I Get Frightened Too: A Few Words About The New, Lost Television Personalities Album From Fire Records
There have been a wealth of Television Personalities re-issues in the last few years, and a reader has only to click on that TVP tag at the bottom of this post to see my take on those. And for a band that's long been deserving of the proper treatment in terms of re-issued music, it's been Dan Treacy's lucky day as his genius seems more appreciated now than back in the Nineties. Now, seemingly out of nowhere, a lost Television Personalities album has been unearthed. A sort of demo version of Closer To God (1992) in some ways, the record works on its own as a document of Treacy in the era.
Beautiful Despair, out today on the fine Fire Records, is an album that was recorded in 1990 with just Jowe Head and Dan Treacy. The tracks are, in spots, a tiny bit lo-fi, but they are every bit as original and inventive as the best Treacy compositions. At times here, like on the funny "Love Is A Four-Letter Word" and the title cut, Treacy edges into the sort of territory later covered by Jarvis Cocker in Pulp. Elsewhere, "I Get Frightened Too" oozes a kind of bedsit drama, while the excellent and subtly soaring "Goodnight Mister Spaceman", from the band's Closer To God record, sees Treacy and Jowe Head attempt a Bowie-style number on a limited budget. That the song works so well says a lot about the seemingly-unflagging talents of Treacy in the era in which these cuts were recorded. "My Very First Nervous Breakdown", also from Closer To God, is suitably claustrophobic in this version, while "Honey For The Bears", also from that same record, is languid and sublime in the rendition presented here on Beautiful Despair.

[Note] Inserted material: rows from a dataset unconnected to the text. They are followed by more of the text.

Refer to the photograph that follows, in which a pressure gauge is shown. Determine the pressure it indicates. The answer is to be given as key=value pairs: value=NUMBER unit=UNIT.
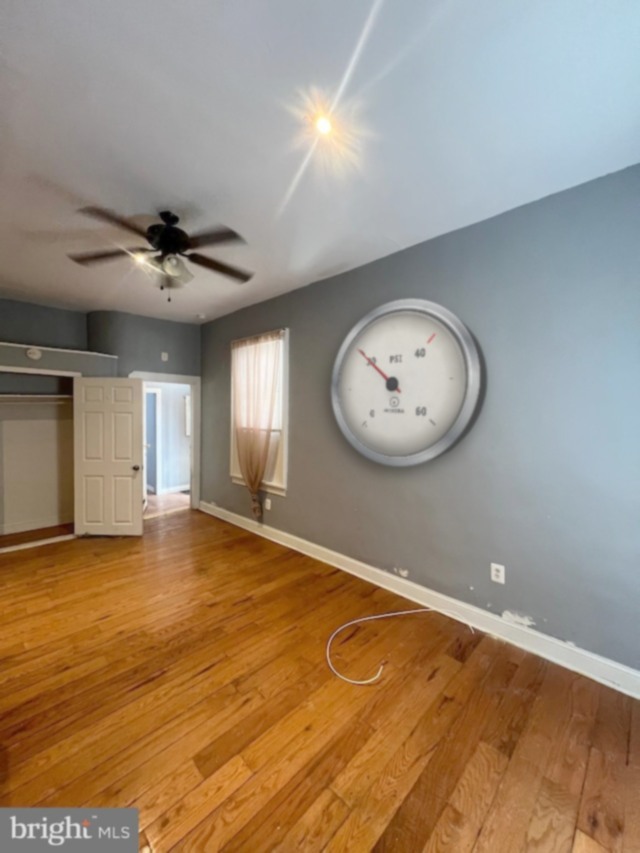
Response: value=20 unit=psi
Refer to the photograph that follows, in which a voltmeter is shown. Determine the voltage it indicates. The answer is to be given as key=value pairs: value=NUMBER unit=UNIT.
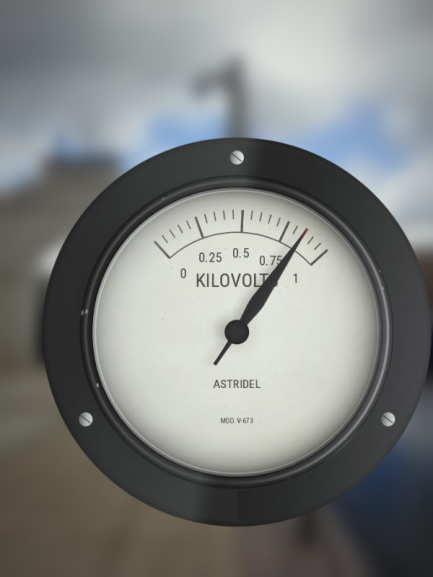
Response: value=0.85 unit=kV
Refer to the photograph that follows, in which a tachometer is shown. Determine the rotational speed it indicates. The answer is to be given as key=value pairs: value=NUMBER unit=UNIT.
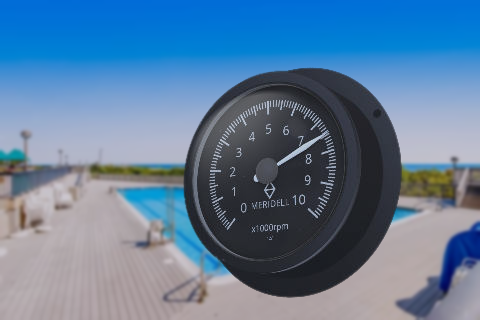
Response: value=7500 unit=rpm
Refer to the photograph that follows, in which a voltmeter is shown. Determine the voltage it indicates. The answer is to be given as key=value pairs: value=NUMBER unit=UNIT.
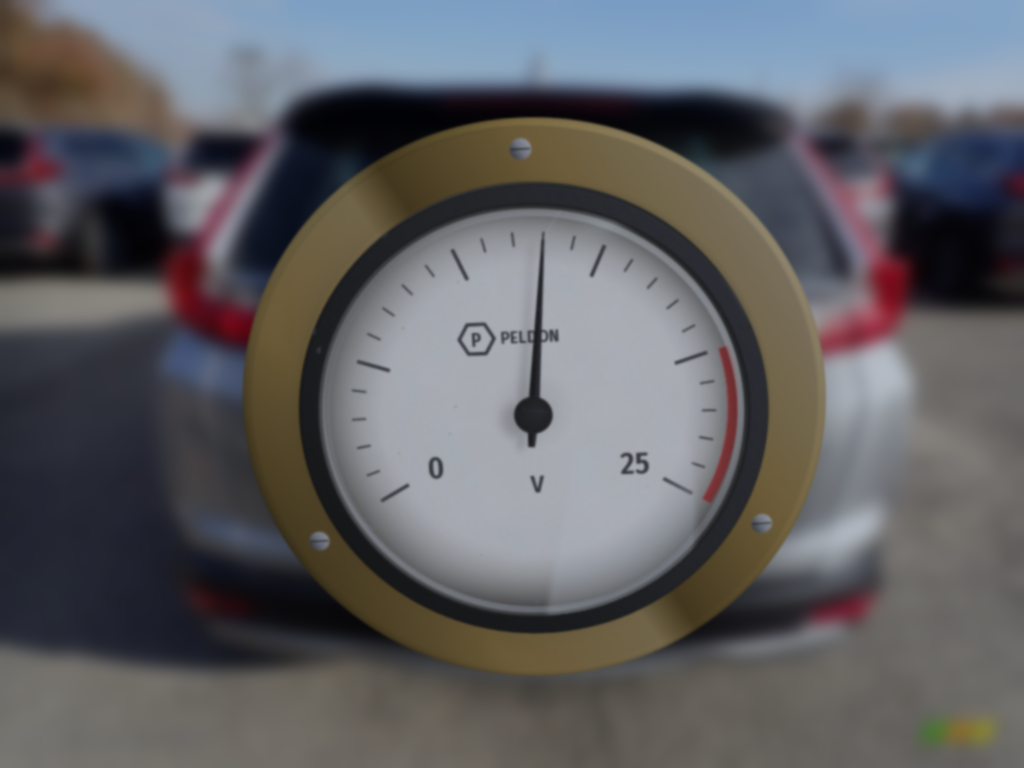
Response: value=13 unit=V
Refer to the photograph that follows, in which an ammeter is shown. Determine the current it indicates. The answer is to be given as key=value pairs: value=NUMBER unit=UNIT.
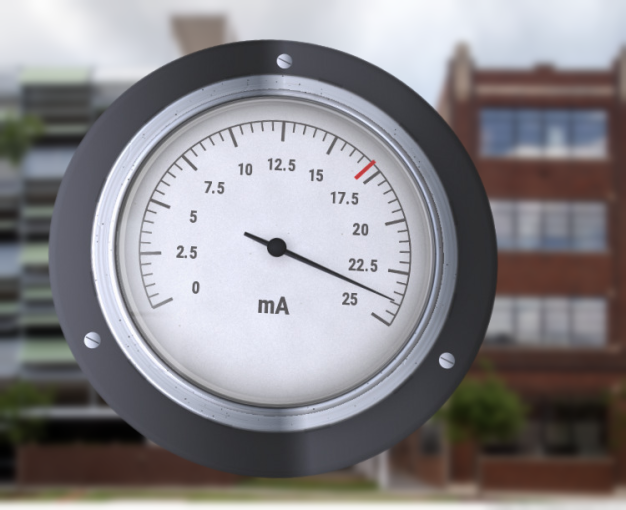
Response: value=24 unit=mA
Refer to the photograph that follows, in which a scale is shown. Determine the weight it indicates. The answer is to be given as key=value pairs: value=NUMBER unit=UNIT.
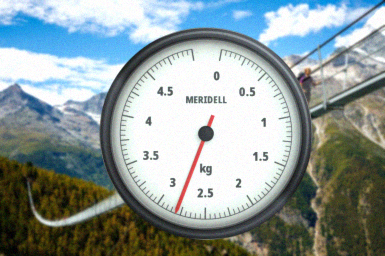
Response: value=2.8 unit=kg
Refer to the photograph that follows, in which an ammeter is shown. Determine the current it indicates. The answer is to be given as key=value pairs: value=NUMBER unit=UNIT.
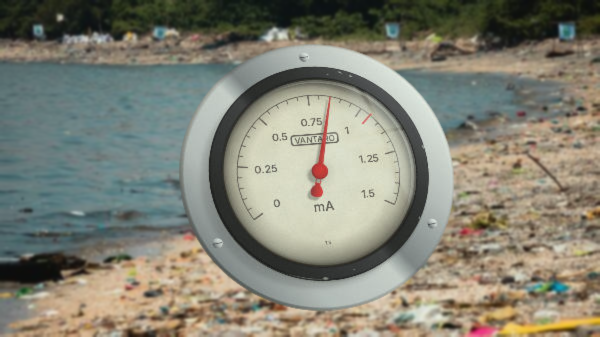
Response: value=0.85 unit=mA
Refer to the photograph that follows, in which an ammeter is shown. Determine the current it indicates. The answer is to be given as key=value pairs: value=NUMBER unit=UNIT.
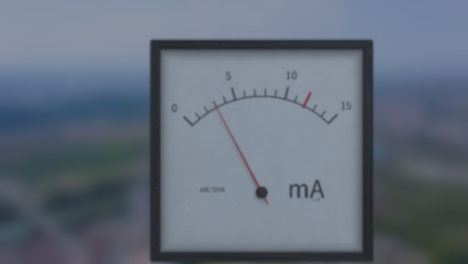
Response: value=3 unit=mA
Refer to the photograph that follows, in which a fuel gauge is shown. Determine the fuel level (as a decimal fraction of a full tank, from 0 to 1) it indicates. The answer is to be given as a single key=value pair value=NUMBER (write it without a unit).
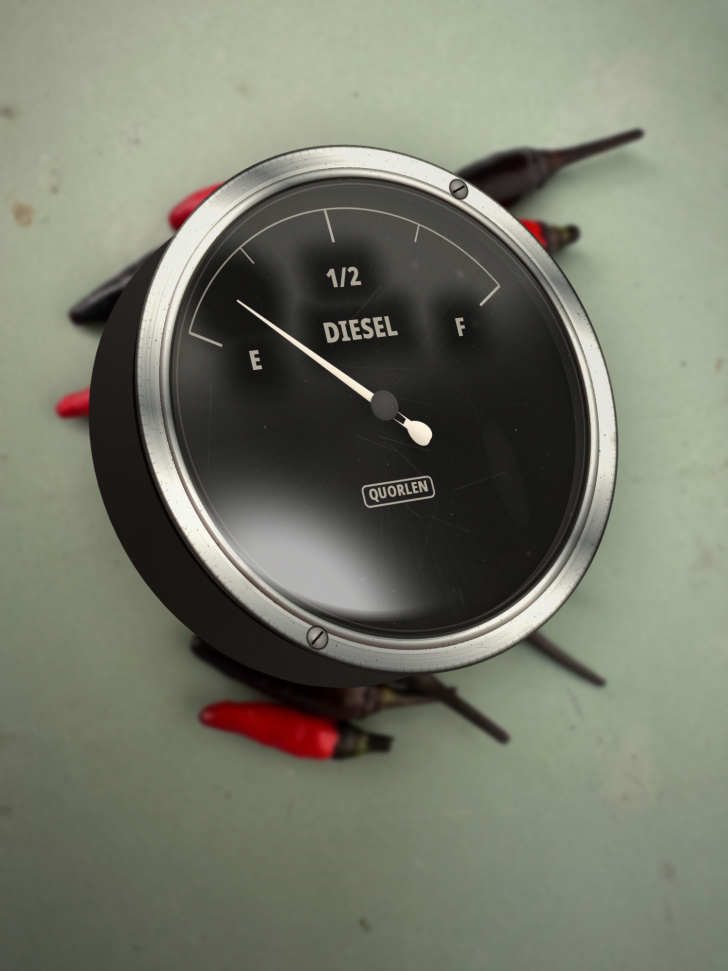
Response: value=0.125
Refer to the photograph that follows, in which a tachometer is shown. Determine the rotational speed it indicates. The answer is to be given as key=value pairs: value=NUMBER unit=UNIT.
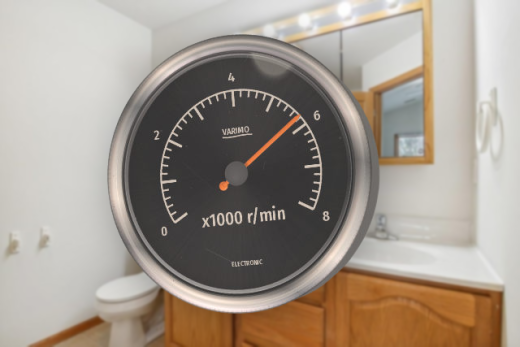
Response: value=5800 unit=rpm
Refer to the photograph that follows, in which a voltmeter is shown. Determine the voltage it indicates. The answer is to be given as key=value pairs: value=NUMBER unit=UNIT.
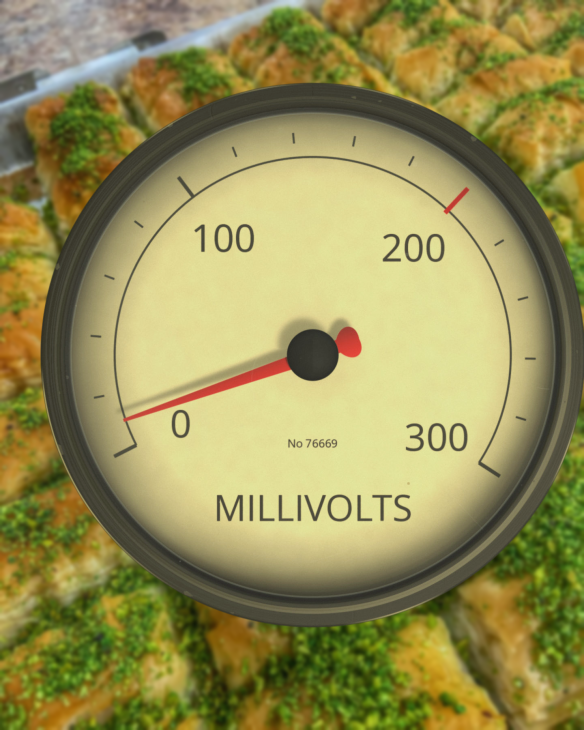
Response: value=10 unit=mV
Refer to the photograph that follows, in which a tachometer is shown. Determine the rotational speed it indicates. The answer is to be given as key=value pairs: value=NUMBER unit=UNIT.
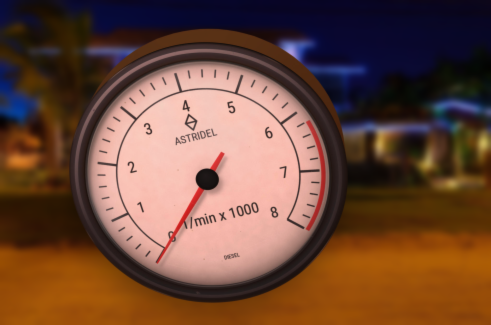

A genuine curiosity for fans of Television Personalities, Beautiful Despair works as both a document of Dan Treacy's methods as a songwriter, and as a record on its own. Decidedly intimate, and wonderfully under-produced, this is one record that reveals a great deal about how the legendary Dan Treacy crafted such enduring material, in this setting with only Jowe Head (Swell Maps) helping him out.